I have gravitated and sought leadership positions from adolescence into adulthood. The urge to lead was based on many desires not easily defined at the time, but now with the benefit of age and study, I can see that my early leadership positions were gained for personal benefits such as securing a position in the group, gaining influence or control, perceived benefits of position. There were natural reasons given my emotional make-up and family background. I gained a rudimentary understanding of what it takes to gain a position of leadership.
With an academic record of underachievement and a $10,000 lawsuit to repay by the age of 18, I sought refuge in the Army. There I met personal accountability in the form of frustrated, perpetually angry enforcers called Sergeants. I was able to understand and adjust ahead of peers enough to both graduate from the Army’s premier experiential leadership course – Ranger School and to become a Sergeant as well. Both experiences enhanced my understanding of the techniques and expectations of leadership and command.
I entered the business world after college and was lucky enough to join a company where strength, creativity, work ethic and results were handsomely rewarded. I thrived. In fact, over time, I was promoted to Executive Vice President and Chief Operating Officer before I was 35. I was, by many standards, a very successful leader. At issue was my standard of leadership.

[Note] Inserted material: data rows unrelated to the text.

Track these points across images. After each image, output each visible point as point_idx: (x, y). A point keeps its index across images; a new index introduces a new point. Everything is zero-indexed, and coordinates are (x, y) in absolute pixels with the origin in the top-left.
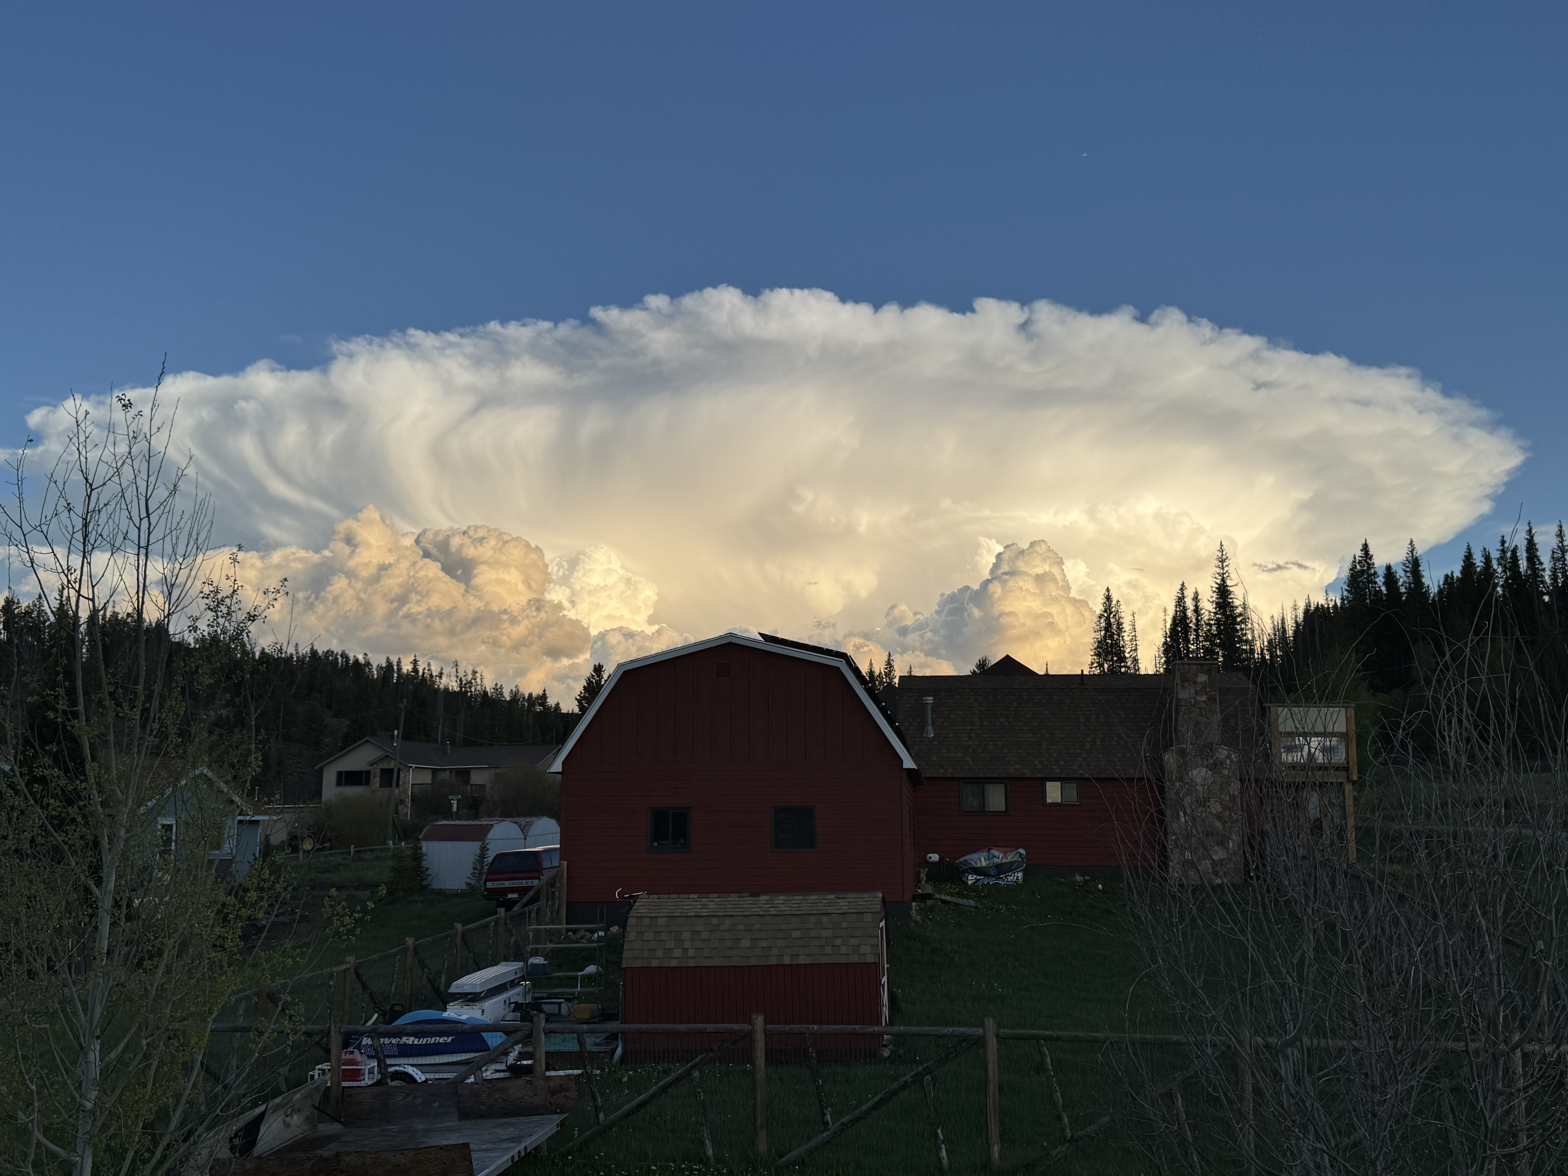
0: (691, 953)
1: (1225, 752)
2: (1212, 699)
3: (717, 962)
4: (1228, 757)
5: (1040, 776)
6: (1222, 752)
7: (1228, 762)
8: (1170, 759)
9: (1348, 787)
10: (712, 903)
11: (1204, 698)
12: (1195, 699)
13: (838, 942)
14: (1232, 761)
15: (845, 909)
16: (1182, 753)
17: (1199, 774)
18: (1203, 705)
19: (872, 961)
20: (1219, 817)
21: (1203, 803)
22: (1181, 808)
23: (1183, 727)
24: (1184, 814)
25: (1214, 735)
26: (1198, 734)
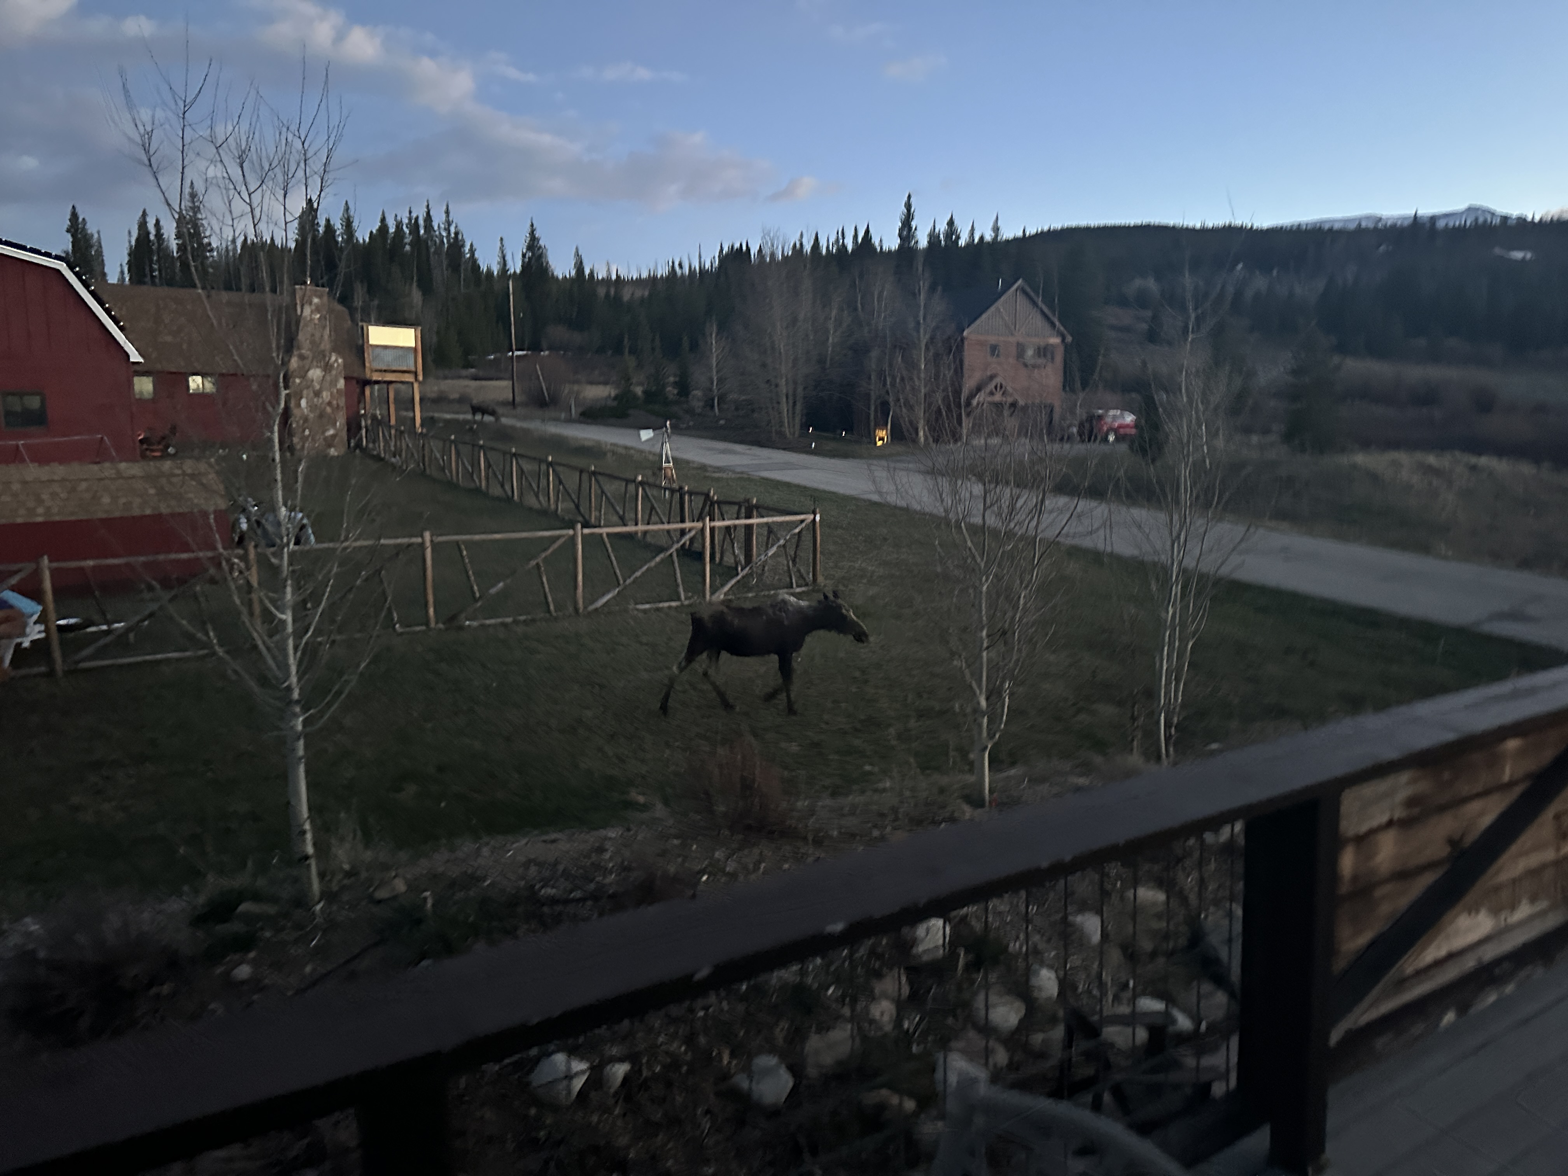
1: (334, 358)
2: (325, 318)
3: (82, 516)
4: (336, 360)
5: (182, 370)
7: (336, 365)
8: (294, 361)
9: (416, 385)
10: (58, 470)
11: (318, 316)
12: (311, 316)
16: (302, 357)
17: (315, 373)
18: (316, 322)
20: (330, 404)
21: (317, 394)
22: (301, 398)
23: (302, 337)
24: (303, 403)
25: (326, 345)
26: (313, 342)
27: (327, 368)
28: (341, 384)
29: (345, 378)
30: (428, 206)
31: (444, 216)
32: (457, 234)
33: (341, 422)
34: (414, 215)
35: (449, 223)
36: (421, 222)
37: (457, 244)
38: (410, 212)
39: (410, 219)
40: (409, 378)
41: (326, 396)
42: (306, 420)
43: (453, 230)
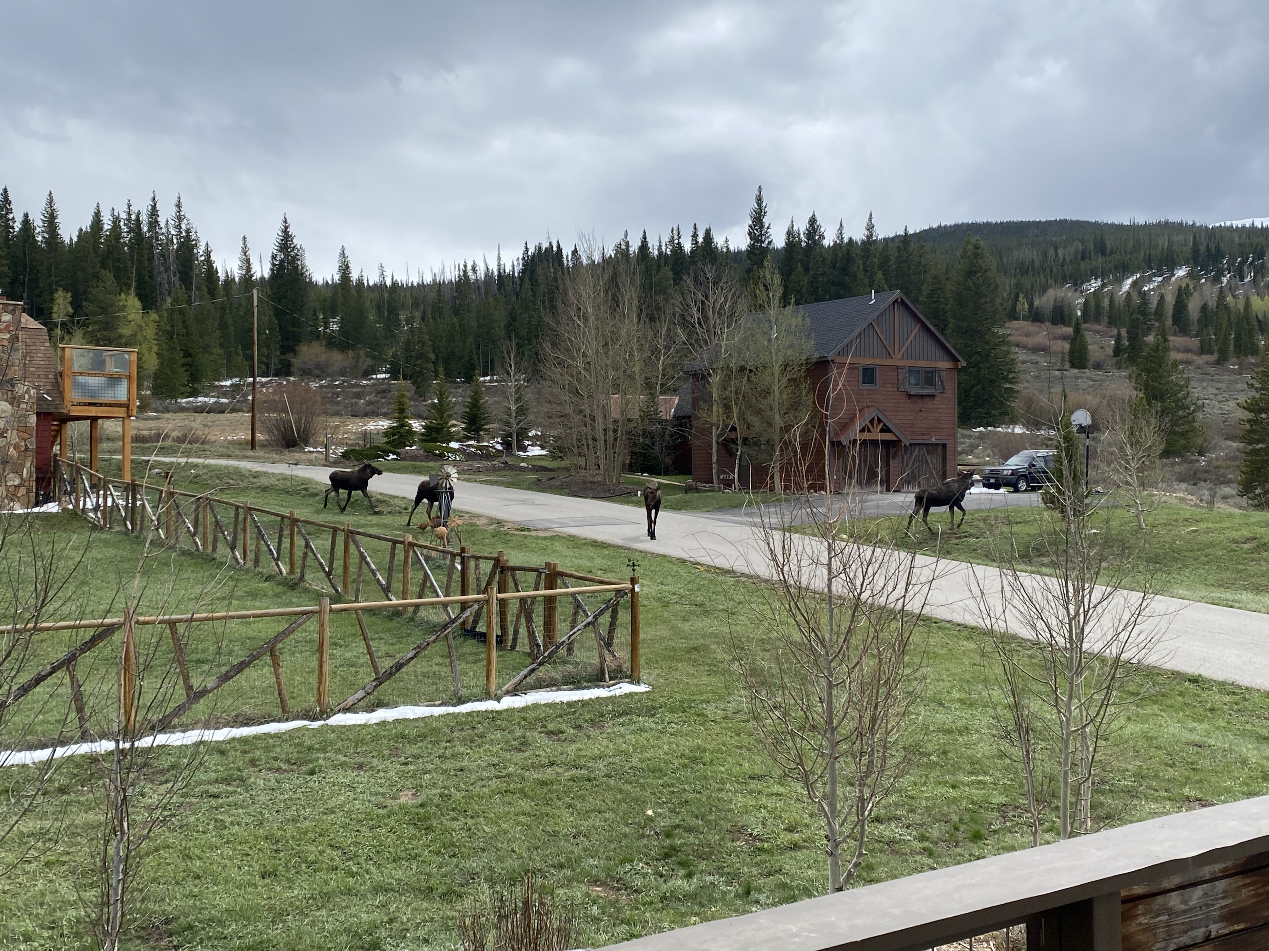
2: (14, 338)
4: (28, 391)
6: (22, 388)
7: (27, 397)
11: (7, 336)
14: (30, 397)
20: (16, 446)
21: (2, 434)
27: (15, 401)
28: (32, 420)
29: (38, 414)
31: (175, 209)
33: (29, 467)
34: (135, 209)
35: (180, 218)
36: (144, 218)
38: (131, 206)
39: (130, 214)
40: (115, 412)
41: (11, 434)
43: (183, 226)
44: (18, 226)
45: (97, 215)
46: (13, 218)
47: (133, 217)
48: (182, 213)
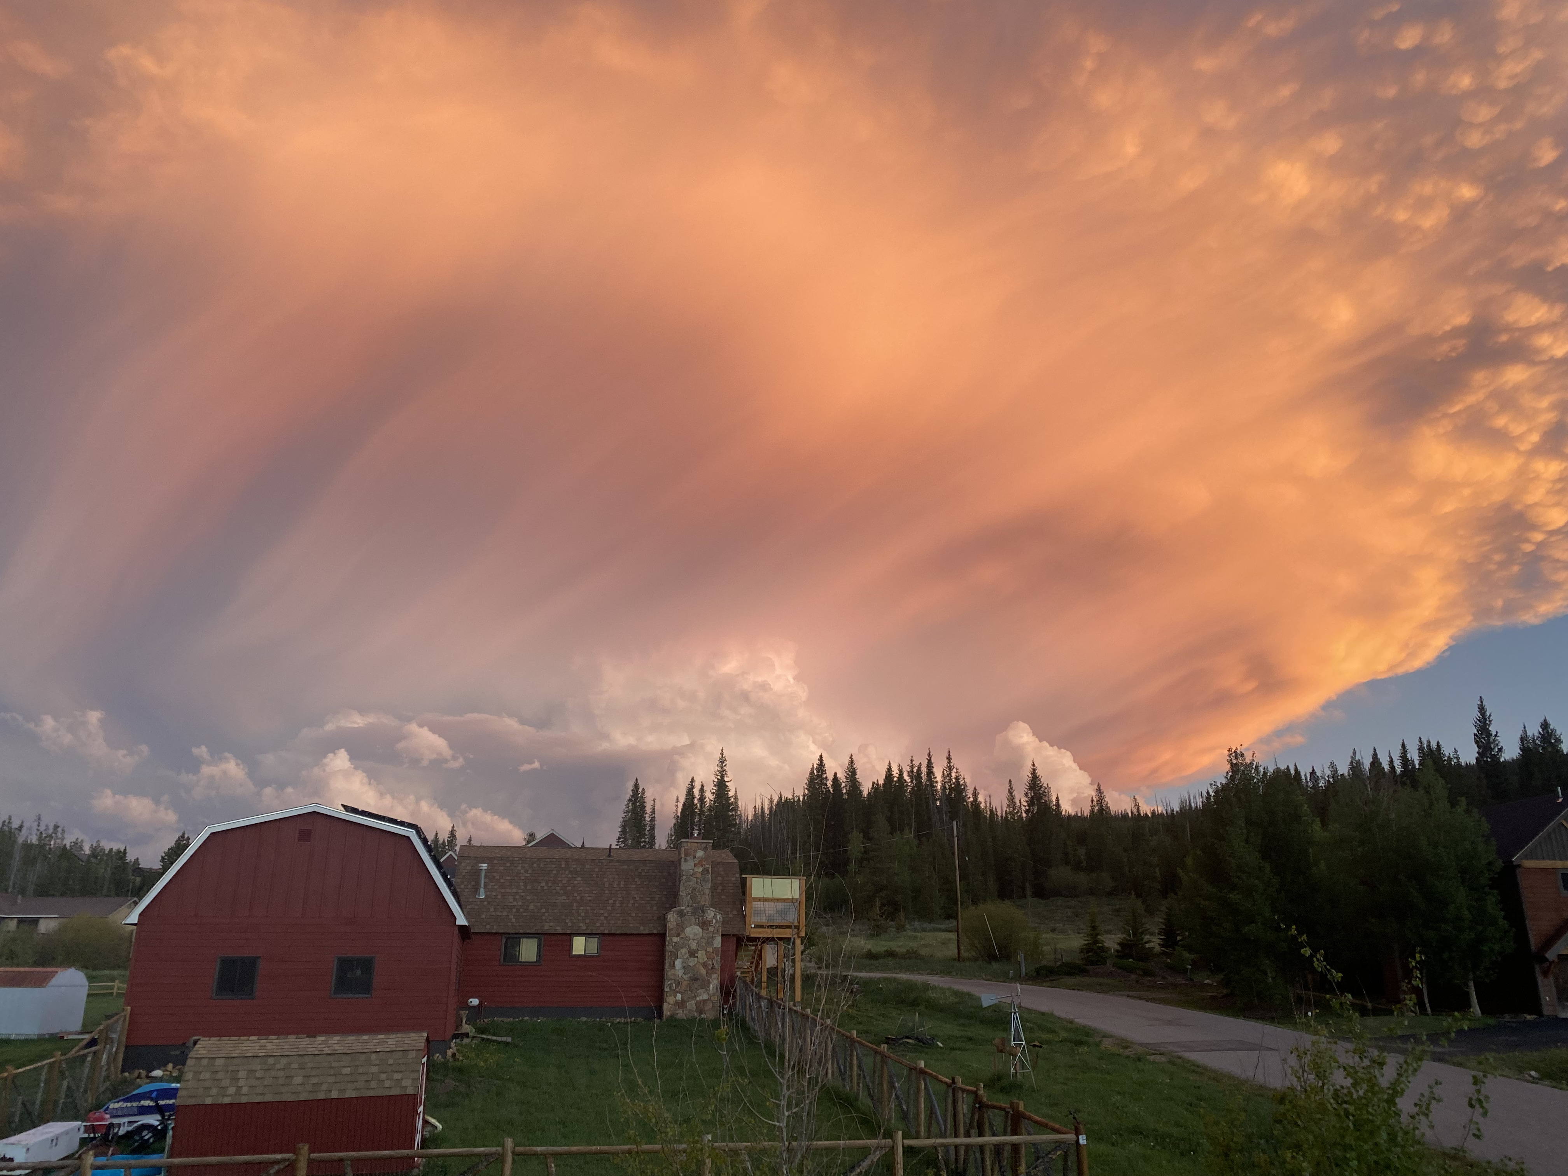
0: (245, 1090)
1: (713, 914)
2: (706, 871)
3: (269, 1098)
4: (715, 917)
5: (569, 932)
6: (711, 913)
7: (714, 921)
8: (672, 918)
9: (798, 942)
10: (271, 1045)
11: (701, 870)
12: (693, 870)
13: (383, 1076)
14: (717, 921)
15: (393, 1047)
16: (681, 914)
17: (693, 931)
18: (699, 875)
19: (412, 1093)
20: (705, 965)
21: (693, 954)
22: (676, 958)
23: (684, 892)
24: (678, 963)
25: (706, 899)
26: (693, 898)
27: (704, 925)
28: (718, 942)
29: (723, 935)
30: (929, 754)
31: (946, 761)
32: (957, 778)
33: (714, 983)
34: (916, 763)
35: (950, 768)
36: (924, 770)
37: (956, 790)
38: (912, 761)
39: (912, 767)
40: (787, 933)
41: (701, 954)
42: (678, 983)
43: (954, 775)
44: (829, 783)
45: (889, 770)
46: (826, 777)
47: (915, 770)
48: (952, 764)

What kind of leader did I want to be and why?
These two important questions were unanswered. So I committed to find out what kind of leader I should be. Warning – this choice should not be taken lightly. In many ways the physical traumas of Ranger school were preferable to the rigors and trials of personal transformation.

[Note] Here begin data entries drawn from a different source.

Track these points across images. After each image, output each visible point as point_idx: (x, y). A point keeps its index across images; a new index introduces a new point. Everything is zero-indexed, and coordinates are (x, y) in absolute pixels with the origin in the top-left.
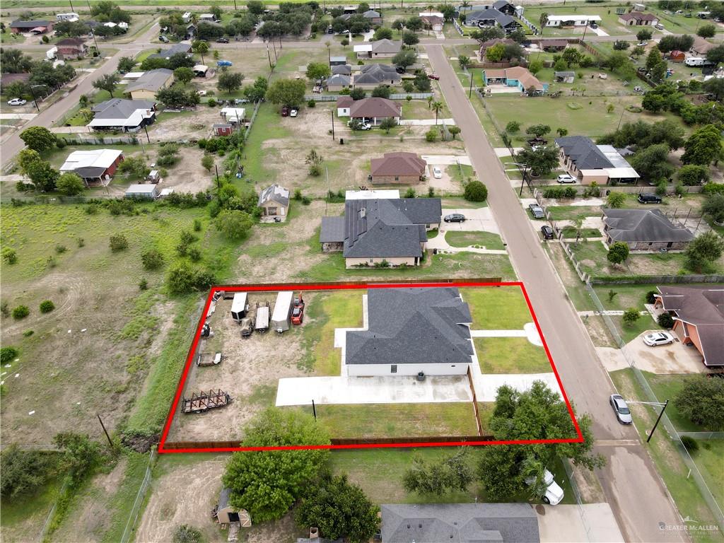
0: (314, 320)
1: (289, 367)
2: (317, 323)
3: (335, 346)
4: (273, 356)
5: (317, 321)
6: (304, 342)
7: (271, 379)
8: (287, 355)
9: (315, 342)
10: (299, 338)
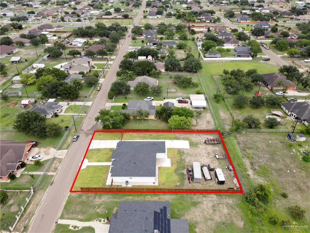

After countless hours of executive coaching, reading best-selling management books, hundreds of walks with my wife, completing a Master Degree in Organizational Leadership – I finally found a short paragraph written by a great Servant Leader, Robert Greenleaf….
"The enemy is not the system. The real enemy is fuzzy thinking on the part of good, intelligent, vital, people, and their failure to lead. Too many people settle for being critics and experts. There is too much intellectual wheel spinning, too much retreat into “research,” too little preparation for and willingness to undertake the hard, and sometimes corrupting, tasks of building better institutions in an imperfect world, too little disposition to see “the problem” as residing in here and not out there.

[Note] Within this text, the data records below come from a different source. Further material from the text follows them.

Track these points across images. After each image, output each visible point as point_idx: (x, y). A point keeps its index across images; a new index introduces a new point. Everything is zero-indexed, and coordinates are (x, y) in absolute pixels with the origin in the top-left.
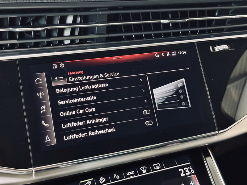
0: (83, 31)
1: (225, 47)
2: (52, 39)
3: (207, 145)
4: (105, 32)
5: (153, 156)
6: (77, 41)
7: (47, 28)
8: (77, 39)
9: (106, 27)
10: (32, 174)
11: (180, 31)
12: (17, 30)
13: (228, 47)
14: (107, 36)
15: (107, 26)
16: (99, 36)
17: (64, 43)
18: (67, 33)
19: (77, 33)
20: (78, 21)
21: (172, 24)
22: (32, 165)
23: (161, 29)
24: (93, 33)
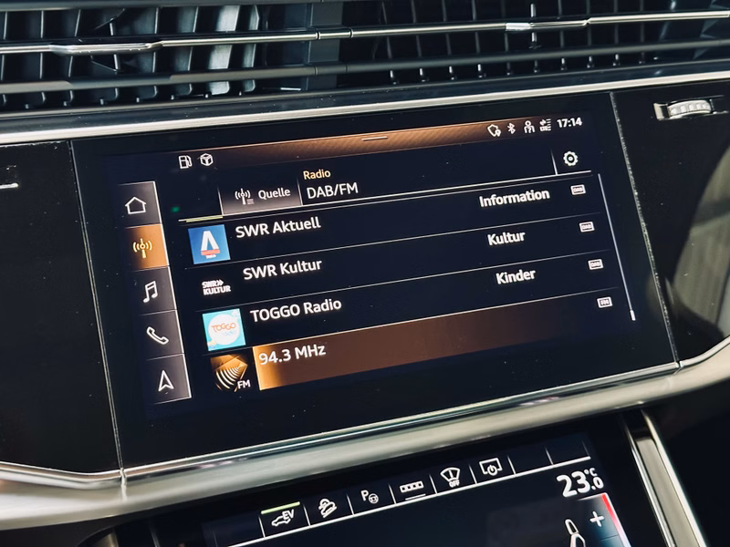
0: (269, 56)
1: (701, 106)
2: (174, 79)
3: (641, 403)
4: (336, 60)
5: (481, 438)
6: (251, 87)
7: (161, 45)
8: (251, 80)
9: (338, 44)
10: (120, 487)
11: (563, 55)
12: (71, 49)
13: (709, 107)
14: (341, 69)
15: (343, 40)
16: (317, 71)
17: (210, 93)
18: (220, 60)
19: (249, 60)
20: (255, 23)
21: (539, 33)
22: (120, 461)
23: (504, 49)
24: (298, 61)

In short, the enemy is servants who have the potential to lead but do not lead." Robert Greenleaf - The Servant as Leader 1970
These words, read at a moment in time when I truly sought inspiration and direction, rocked me to the core. These words both forced me and allowed me to challenge all my assumptions regarding leadership. They helped language the what and why for me.
So here I am.
I hope to serve the cause of positive leadership development for the benefit of mankind and the world in which we live.
My goal is to help others find the leader within themselves so they can and will do the same.